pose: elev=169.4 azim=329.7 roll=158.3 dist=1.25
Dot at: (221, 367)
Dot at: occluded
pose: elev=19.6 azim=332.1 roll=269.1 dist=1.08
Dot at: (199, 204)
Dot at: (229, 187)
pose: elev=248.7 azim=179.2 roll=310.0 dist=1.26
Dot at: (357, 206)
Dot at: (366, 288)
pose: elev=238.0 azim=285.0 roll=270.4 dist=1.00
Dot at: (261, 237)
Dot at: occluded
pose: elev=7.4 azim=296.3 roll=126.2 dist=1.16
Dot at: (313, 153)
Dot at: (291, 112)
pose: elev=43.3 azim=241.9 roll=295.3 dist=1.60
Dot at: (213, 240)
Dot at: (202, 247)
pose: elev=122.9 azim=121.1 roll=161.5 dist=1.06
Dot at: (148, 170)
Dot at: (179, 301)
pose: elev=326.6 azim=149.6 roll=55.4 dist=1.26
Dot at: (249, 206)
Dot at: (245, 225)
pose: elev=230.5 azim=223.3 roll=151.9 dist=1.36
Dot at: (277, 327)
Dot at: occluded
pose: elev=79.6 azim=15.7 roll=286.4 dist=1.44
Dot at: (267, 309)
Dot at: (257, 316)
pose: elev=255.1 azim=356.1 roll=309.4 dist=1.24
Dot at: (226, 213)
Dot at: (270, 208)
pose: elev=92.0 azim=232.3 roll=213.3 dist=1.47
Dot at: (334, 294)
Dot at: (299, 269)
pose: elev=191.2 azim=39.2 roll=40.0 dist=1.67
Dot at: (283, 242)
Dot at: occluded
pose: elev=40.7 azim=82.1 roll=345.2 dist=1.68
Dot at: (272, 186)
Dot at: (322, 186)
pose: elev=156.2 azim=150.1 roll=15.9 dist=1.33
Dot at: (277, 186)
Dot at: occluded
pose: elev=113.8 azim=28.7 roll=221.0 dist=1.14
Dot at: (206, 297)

### WHAT IS ASKED
Reproduce the data above, substituting "camera" for every occurrence of "pose" and leaving everything else unchanged.

### FULL RESPONSE
camera: elev=169.4 azim=329.7 roll=158.3 dist=1.25
Dot at: (221, 367)
Dot at: occluded
camera: elev=19.6 azim=332.1 roll=269.1 dist=1.08
Dot at: (199, 204)
Dot at: (229, 187)
camera: elev=248.7 azim=179.2 roll=310.0 dist=1.26
Dot at: (357, 206)
Dot at: (366, 288)
camera: elev=238.0 azim=285.0 roll=270.4 dist=1.00
Dot at: (261, 237)
Dot at: occluded
camera: elev=7.4 azim=296.3 roll=126.2 dist=1.16
Dot at: (313, 153)
Dot at: (291, 112)
camera: elev=43.3 azim=241.9 roll=295.3 dist=1.60
Dot at: (213, 240)
Dot at: (202, 247)
camera: elev=122.9 azim=121.1 roll=161.5 dist=1.06
Dot at: (148, 170)
Dot at: (179, 301)
camera: elev=326.6 azim=149.6 roll=55.4 dist=1.26
Dot at: (249, 206)
Dot at: (245, 225)
camera: elev=230.5 azim=223.3 roll=151.9 dist=1.36
Dot at: (277, 327)
Dot at: occluded
camera: elev=79.6 azim=15.7 roll=286.4 dist=1.44
Dot at: (267, 309)
Dot at: (257, 316)
camera: elev=255.1 azim=356.1 roll=309.4 dist=1.24
Dot at: (226, 213)
Dot at: (270, 208)
camera: elev=92.0 azim=232.3 roll=213.3 dist=1.47
Dot at: (334, 294)
Dot at: (299, 269)
camera: elev=191.2 azim=39.2 roll=40.0 dist=1.67
Dot at: (283, 242)
Dot at: occluded
camera: elev=40.7 azim=82.1 roll=345.2 dist=1.68
Dot at: (272, 186)
Dot at: (322, 186)
camera: elev=156.2 azim=150.1 roll=15.9 dist=1.33
Dot at: (277, 186)
Dot at: occluded
camera: elev=113.8 azim=28.7 roll=221.0 dist=1.14
Dot at: (206, 297)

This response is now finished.